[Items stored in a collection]
** START **

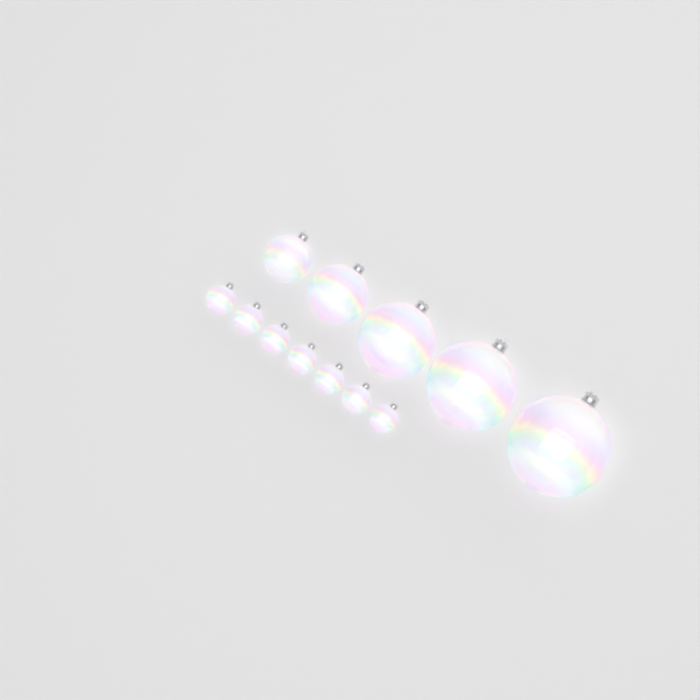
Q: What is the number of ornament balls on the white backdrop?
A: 12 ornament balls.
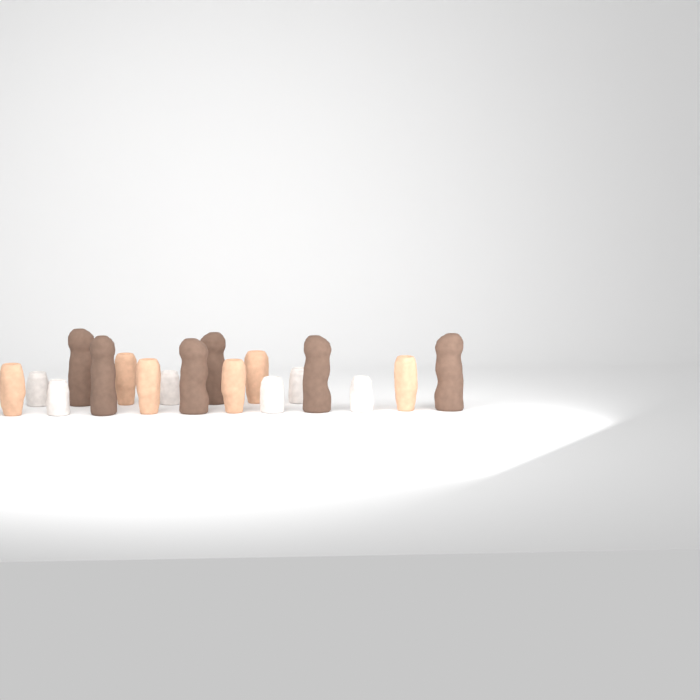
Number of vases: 18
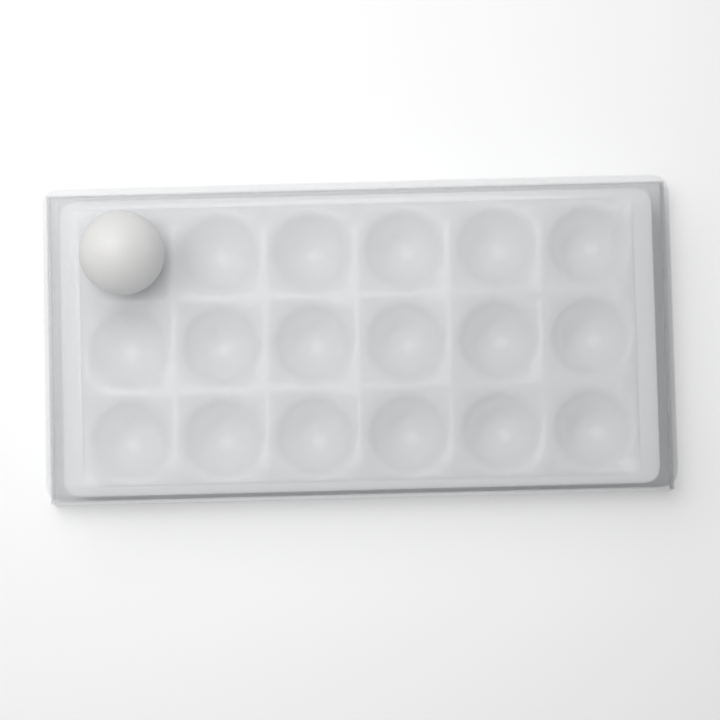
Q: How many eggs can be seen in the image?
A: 1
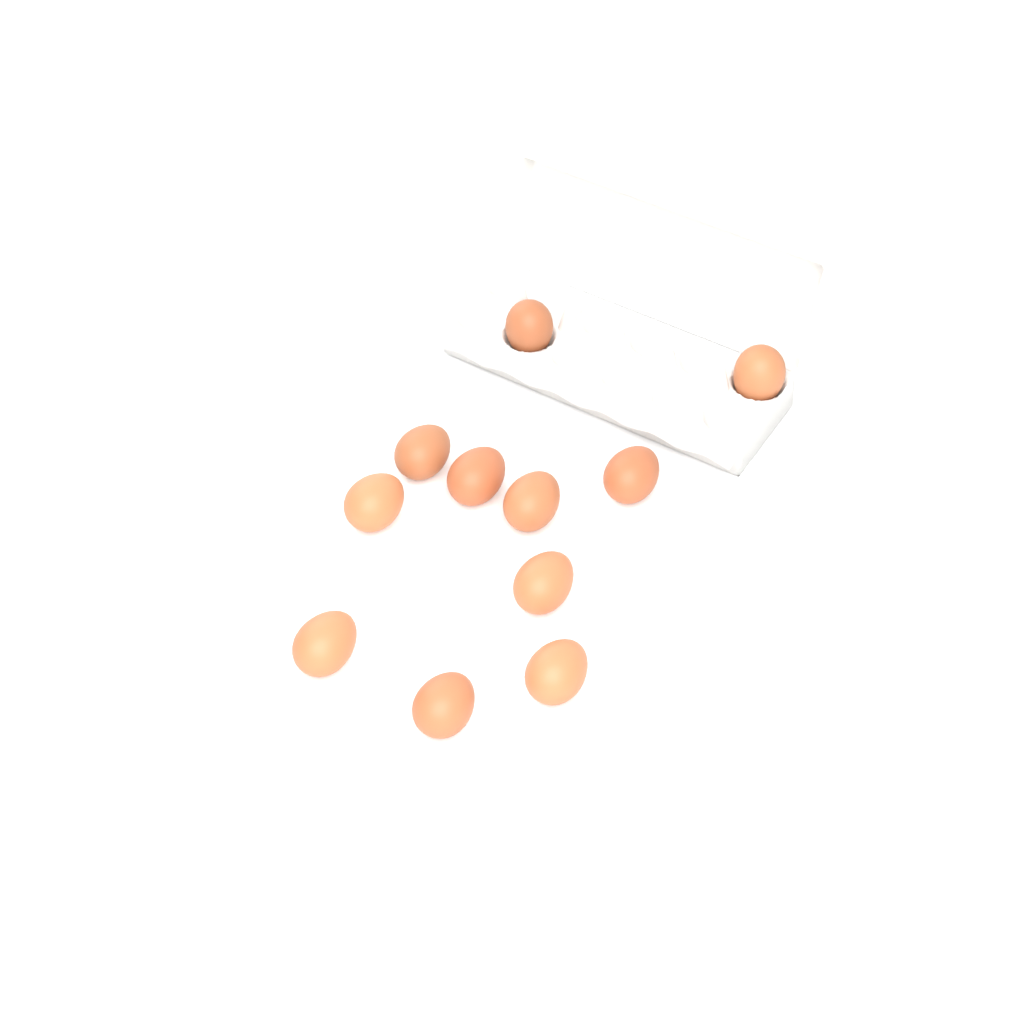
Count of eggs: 11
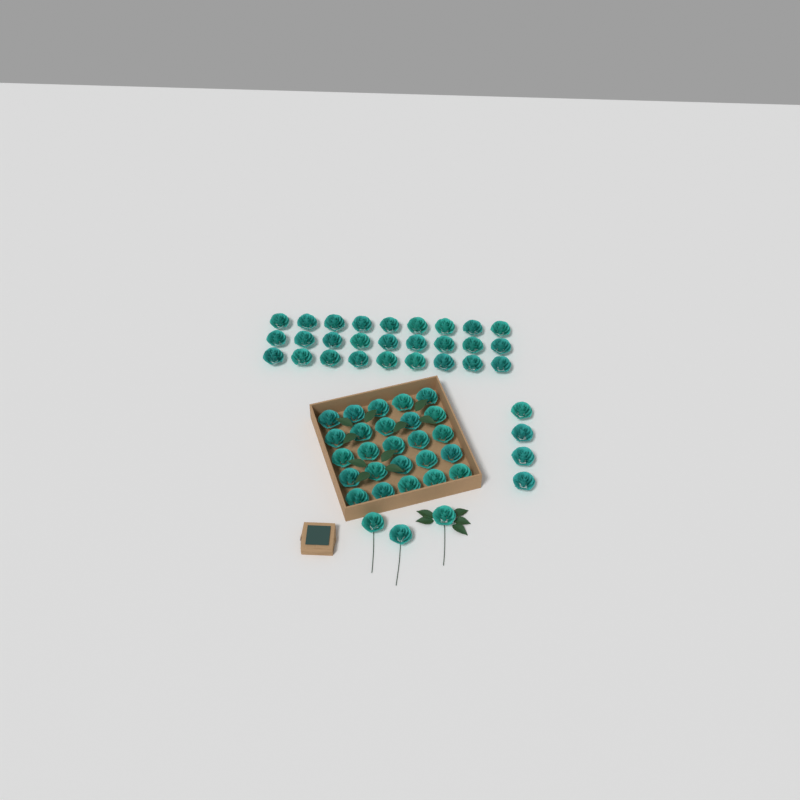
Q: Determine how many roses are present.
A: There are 59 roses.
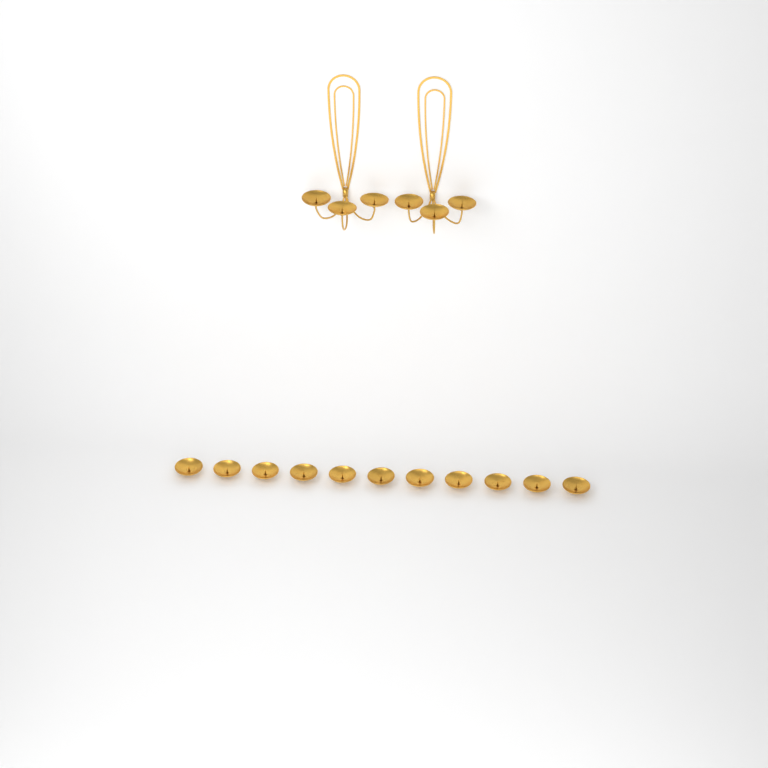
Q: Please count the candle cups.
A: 17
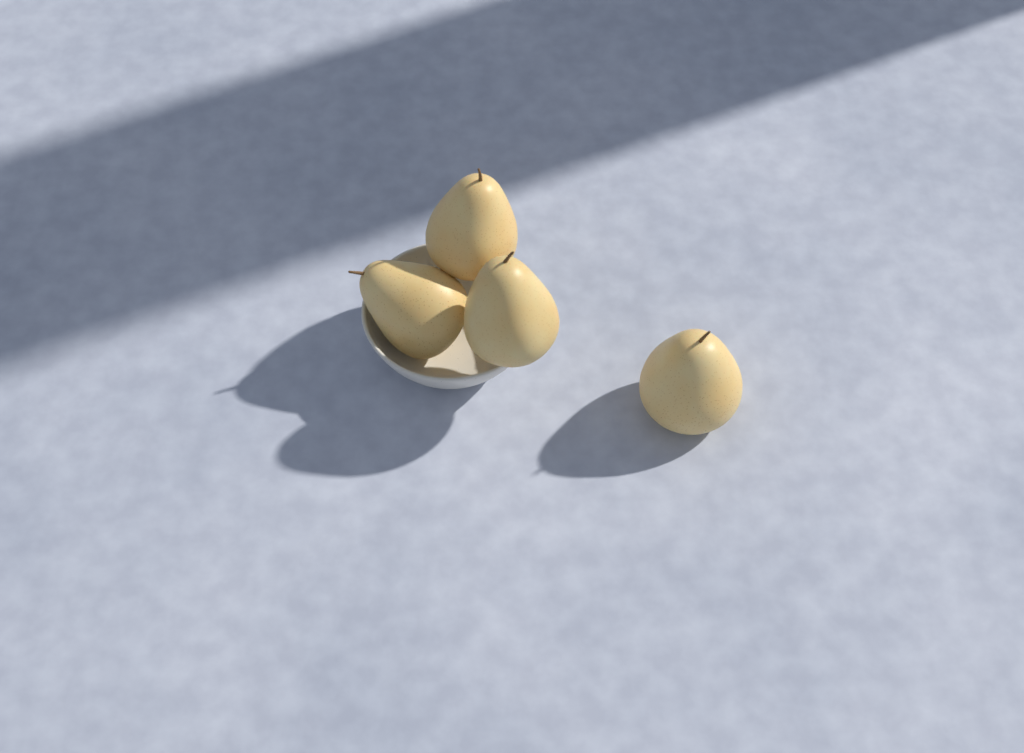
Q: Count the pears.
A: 4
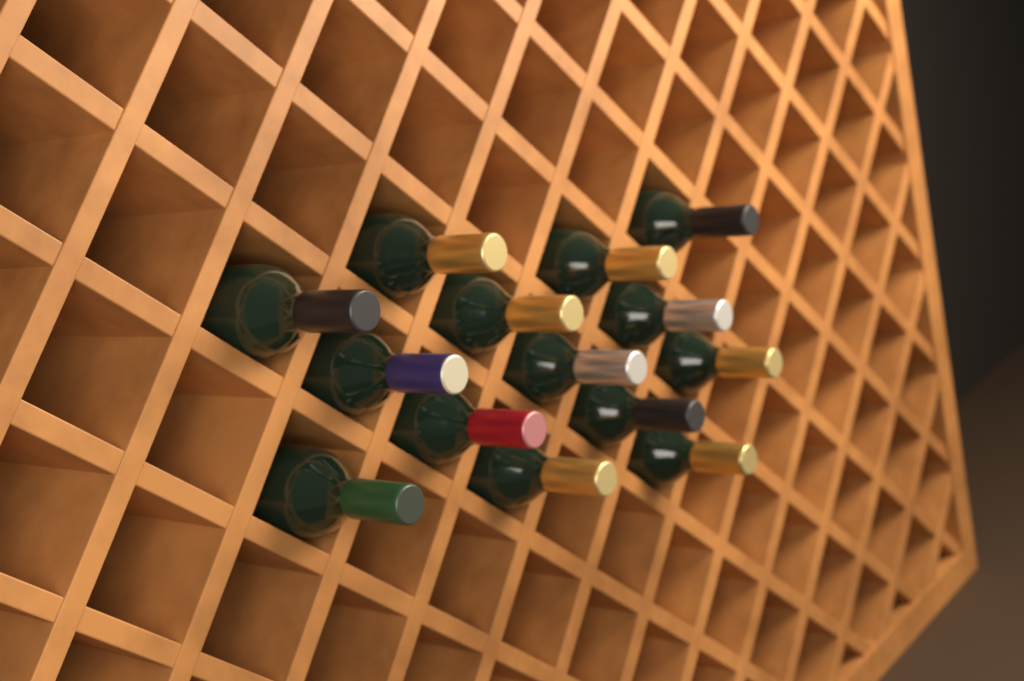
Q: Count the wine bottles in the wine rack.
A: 14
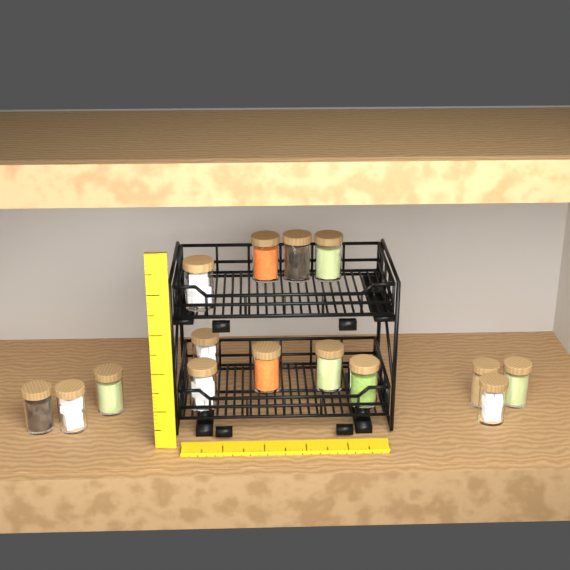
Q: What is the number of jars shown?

** END **

■ **Exercise objective**
Gather every line above that contains the word "ornament", and copy each one.

■ **Solution for this problem**
Q: What is the number of ornament balls on the white backdrop?
A: 12 ornament balls.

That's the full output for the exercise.